CANOE -- JAM! Music - Artists - Nine Inch Nails - Concert Review: Air Canada Centre, Toronto - August 5, 2008 Air Canada Centre, Toronto - August 5, 2008 By JASON MacNEIL - Sun Media
TORONTO - Nine Inch Nails founder Trent Reznor has a few things in common with the late 19th Century American tycoon Andrew Carnegie.
Carnegie was a noted self-made man, becoming one of the more noted industrial magnates in history.
Reznor has always done his own thing, bucking the major label machinery and releasing three albums (Year Zero, Ghosts I-IV and The Slip) since splitting from Interscope Records last year.
And he too is an industrial magnate.
Make that an industrial rock magnate who hasn't played Carnegie Hall.
Currently on the Lights In The Sky tour, Nine Inch Nails lived up to the tour name with one of the more impressive and elaborate light shows around.

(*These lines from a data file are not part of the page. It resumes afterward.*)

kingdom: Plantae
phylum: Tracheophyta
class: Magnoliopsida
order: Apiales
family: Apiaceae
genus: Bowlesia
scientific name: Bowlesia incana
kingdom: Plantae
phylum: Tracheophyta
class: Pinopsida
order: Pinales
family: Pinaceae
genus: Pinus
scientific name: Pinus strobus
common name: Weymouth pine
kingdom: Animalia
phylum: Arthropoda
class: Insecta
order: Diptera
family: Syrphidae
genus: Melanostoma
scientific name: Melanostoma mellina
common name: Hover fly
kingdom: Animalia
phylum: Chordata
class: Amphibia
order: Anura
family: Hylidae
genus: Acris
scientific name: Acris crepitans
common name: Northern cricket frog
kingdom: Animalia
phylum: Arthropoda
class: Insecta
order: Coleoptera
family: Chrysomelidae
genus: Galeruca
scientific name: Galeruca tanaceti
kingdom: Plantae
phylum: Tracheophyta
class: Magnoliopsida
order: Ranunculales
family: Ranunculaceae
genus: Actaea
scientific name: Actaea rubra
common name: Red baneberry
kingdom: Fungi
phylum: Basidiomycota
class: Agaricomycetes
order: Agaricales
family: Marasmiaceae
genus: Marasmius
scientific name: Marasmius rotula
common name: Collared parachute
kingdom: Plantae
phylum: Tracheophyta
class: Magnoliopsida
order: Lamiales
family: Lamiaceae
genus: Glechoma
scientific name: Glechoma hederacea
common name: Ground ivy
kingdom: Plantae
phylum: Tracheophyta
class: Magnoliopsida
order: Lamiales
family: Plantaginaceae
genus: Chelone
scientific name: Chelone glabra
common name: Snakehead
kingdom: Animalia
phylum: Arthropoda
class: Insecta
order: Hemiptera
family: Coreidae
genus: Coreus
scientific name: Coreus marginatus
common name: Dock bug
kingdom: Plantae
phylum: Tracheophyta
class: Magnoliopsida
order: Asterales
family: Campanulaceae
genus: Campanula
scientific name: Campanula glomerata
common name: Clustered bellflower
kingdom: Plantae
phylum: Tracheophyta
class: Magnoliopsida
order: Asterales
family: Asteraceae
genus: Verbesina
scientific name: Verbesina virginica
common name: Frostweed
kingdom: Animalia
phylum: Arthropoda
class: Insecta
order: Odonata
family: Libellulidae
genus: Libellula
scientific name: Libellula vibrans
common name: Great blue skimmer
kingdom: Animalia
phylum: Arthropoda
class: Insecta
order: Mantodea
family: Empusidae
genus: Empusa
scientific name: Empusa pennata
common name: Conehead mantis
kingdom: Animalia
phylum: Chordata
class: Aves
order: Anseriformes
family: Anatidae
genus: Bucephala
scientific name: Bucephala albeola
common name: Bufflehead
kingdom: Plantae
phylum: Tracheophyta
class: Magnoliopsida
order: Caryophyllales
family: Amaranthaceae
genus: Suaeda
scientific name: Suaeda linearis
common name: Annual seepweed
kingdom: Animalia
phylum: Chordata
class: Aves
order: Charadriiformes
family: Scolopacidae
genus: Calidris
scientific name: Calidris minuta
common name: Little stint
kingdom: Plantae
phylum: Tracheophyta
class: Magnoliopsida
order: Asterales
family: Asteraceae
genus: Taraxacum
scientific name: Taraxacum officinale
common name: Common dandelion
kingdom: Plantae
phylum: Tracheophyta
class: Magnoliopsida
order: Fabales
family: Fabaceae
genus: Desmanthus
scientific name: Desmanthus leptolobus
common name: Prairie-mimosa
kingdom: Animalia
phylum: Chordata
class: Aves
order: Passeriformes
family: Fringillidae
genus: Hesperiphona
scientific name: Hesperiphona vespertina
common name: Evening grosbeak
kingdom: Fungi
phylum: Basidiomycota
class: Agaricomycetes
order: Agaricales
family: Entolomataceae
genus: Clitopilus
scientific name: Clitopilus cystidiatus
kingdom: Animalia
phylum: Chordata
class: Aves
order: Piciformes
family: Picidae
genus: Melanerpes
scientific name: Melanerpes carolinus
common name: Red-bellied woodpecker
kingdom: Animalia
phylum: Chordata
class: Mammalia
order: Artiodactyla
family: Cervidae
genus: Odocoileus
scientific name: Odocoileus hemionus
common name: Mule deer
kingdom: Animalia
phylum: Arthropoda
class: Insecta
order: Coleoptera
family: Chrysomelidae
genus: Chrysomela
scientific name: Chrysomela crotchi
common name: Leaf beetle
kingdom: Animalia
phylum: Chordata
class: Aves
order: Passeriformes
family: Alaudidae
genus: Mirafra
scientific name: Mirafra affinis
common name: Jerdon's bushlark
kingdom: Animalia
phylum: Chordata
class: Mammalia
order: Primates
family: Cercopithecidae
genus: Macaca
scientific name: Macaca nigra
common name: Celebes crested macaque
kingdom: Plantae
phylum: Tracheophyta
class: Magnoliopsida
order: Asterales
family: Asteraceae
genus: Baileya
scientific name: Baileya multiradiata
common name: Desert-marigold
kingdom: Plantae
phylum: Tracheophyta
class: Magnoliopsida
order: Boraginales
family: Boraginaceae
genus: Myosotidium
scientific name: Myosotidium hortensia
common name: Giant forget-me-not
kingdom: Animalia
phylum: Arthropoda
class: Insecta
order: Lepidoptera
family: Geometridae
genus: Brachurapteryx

So visually stunning were the effects that at times the music was second fiddle to what most fans filling a large chunk of Toronto's Air Canada Centre were seeing. Whether it was the appearance of rain on a transparent light panel placed in front of the band which would occasionally keep them from sight or drummer Josh Freese tapping on square panels on another lighting area to create the drum backbeat during Echoplex in the encore, it made recent visual effects by Coldplay and U2 seem dated by comparison.
But at the core were Reznor's well-crafted songs that have just a little bit of something for everyone - plenty of guitar brawn, some techno, dance and ambient accents and equally alluring grooves.
Although Nine Inch Nails led the 130-minute show with a handful of songs from The Slip, including the foot-stomping 1,000,000, things truly didn't get off the ground until the hellish March Of The Pigs began as Reznor told the crowd to "get the f--k up."
And while most of the new songs were ear candy to hardcore fans, an equal number were content for tunes from Pretty Hate Machine and the band's 1994 breakthrough The Downward Spiral. Here Reznor placated them with Head Like A Hole, the slow but creepy Piggy and Terrible Lie.
The fact guitarist Robin Finck, who toured with the band in 1994, recently returned is a huge bonus. Finck worked his magic on several songs including the punchy Survivalism and early on for Head Down which had him looking like a futuristic Neil Young during one solo.
But regardless of his cast, Nine Inch Nails goes as far as Reznor goes. Most of that angst has subsided somewhat but he was still capable of being the petulant little 43-year-old, routinely tossing microphone stands around and once tossing a keyboards over the lip of the stage. Yet that angst suited Closer perfectly as he uttered the line about wanting to, er, do something to you like an animal.
With the evening beginning to draw to a close, Reznor saved the signature almost for last when he softly performed the tender and still stellar Hurt as lighters flickered throughout the venue. Rather quitting while ahead, Nine Inch Nails closed with In This Twilight as the band exited one by one with Reznor the last to leave.
The idea of Nine Inch Nails lasting another 20 years is a stretch but with Reznor's prolific output of late he would probably only need a quarter of that time to put out two decades worth of material. And that can only be good news for Nine Inch Nail fans.